◆ WHAT YOU NEED TO DO: Pull out every line below holding the word "kann".

Saved entries
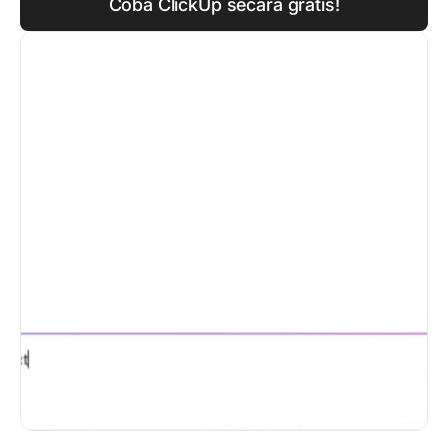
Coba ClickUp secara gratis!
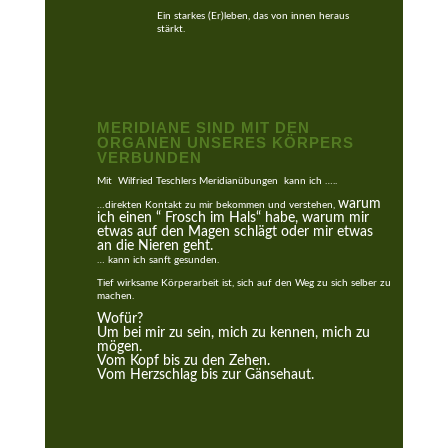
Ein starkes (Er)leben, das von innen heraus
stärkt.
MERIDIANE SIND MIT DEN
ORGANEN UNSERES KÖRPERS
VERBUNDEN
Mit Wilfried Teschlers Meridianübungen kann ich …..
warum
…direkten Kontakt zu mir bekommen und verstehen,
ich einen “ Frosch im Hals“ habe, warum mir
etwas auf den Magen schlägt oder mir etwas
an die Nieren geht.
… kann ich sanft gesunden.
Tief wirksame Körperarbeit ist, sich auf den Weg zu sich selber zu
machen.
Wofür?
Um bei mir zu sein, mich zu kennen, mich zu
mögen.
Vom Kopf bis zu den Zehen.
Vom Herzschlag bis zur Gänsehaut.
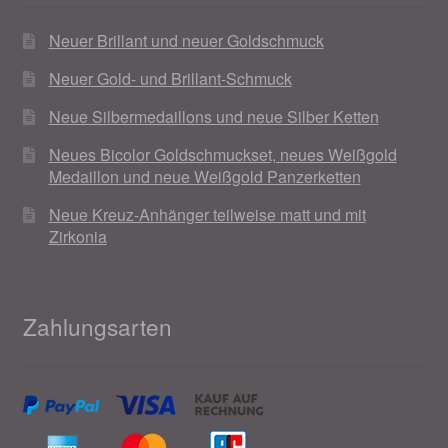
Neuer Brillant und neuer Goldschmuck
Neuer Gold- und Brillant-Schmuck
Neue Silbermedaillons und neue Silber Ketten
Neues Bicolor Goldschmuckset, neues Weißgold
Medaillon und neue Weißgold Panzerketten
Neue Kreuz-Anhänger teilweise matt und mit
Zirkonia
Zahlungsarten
==
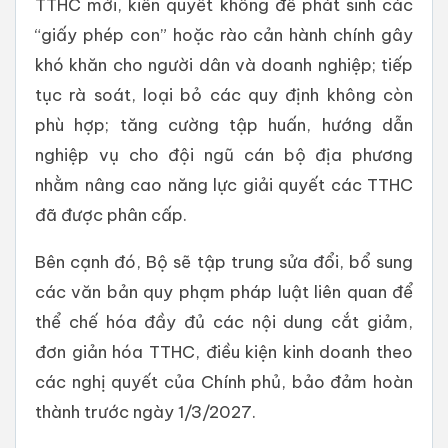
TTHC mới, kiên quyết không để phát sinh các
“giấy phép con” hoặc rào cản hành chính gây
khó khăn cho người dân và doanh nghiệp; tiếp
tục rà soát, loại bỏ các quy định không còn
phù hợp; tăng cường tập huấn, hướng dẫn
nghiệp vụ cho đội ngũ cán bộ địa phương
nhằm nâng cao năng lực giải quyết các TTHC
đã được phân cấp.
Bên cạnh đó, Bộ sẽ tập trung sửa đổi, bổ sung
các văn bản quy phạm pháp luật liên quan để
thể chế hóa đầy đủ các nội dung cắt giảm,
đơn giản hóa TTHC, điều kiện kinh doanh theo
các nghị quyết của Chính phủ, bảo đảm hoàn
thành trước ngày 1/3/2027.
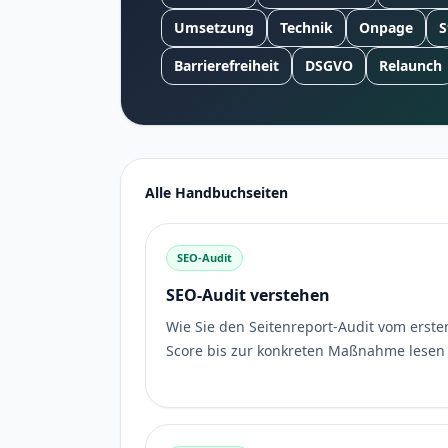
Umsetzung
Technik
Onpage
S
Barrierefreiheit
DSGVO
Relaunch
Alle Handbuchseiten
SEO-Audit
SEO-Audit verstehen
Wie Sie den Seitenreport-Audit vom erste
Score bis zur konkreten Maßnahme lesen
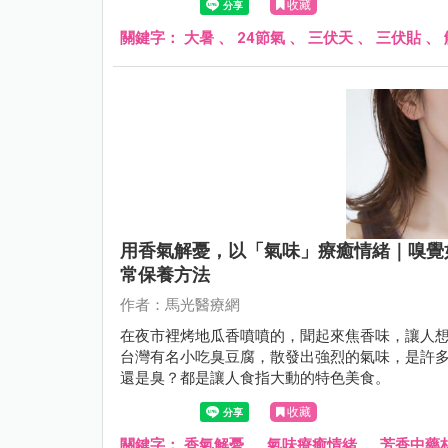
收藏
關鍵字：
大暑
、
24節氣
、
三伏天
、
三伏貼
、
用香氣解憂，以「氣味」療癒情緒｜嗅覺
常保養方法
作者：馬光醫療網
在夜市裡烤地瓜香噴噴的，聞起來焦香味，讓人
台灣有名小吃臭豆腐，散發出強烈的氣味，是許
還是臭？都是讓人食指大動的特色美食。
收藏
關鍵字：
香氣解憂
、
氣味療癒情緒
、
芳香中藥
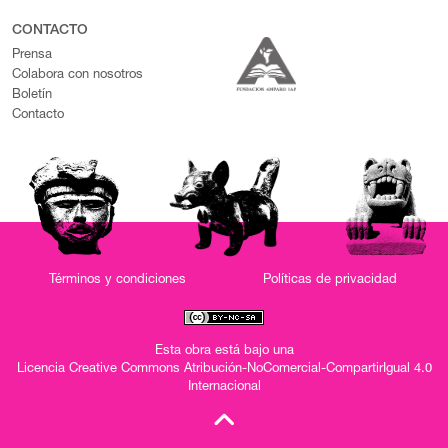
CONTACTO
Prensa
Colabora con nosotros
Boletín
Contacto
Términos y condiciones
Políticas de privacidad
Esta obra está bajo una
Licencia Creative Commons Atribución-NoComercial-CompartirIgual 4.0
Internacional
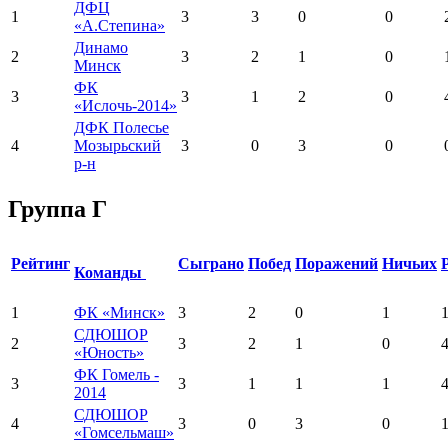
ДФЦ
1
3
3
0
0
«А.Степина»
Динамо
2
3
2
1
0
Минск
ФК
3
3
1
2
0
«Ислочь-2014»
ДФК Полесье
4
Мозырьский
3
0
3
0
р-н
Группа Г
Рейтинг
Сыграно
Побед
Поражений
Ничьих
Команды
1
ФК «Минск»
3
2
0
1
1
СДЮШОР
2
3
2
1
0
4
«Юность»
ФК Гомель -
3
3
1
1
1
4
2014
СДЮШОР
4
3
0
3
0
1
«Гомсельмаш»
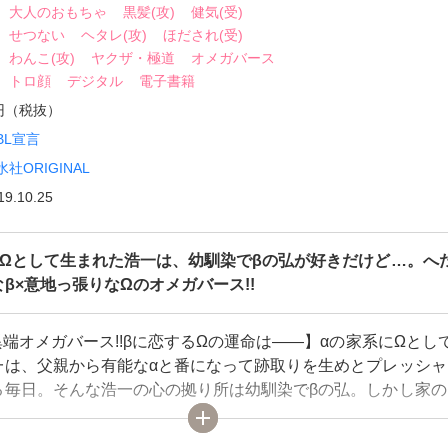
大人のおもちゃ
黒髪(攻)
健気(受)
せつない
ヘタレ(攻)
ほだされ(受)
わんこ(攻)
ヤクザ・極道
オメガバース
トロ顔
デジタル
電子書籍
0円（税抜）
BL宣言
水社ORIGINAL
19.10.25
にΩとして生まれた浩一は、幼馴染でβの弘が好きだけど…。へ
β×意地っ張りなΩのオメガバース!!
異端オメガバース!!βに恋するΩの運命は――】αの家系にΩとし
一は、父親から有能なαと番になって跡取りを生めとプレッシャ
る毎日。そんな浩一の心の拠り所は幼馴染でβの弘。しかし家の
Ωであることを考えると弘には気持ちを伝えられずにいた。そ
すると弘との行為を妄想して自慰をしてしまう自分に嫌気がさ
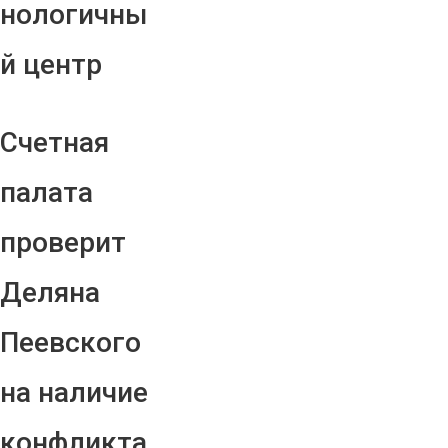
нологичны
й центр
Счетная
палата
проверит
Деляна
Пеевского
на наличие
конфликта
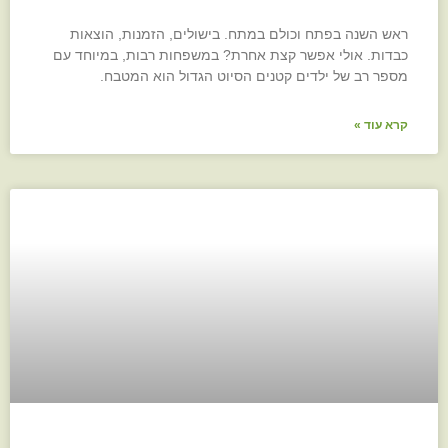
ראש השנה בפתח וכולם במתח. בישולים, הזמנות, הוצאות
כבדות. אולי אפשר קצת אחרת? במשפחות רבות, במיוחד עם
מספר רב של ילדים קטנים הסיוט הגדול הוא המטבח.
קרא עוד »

◆ EXPECTED ANSWER:
Mit Wilfried Teschlers Meridianübungen kann ich …..
… kann ich sanft gesunden.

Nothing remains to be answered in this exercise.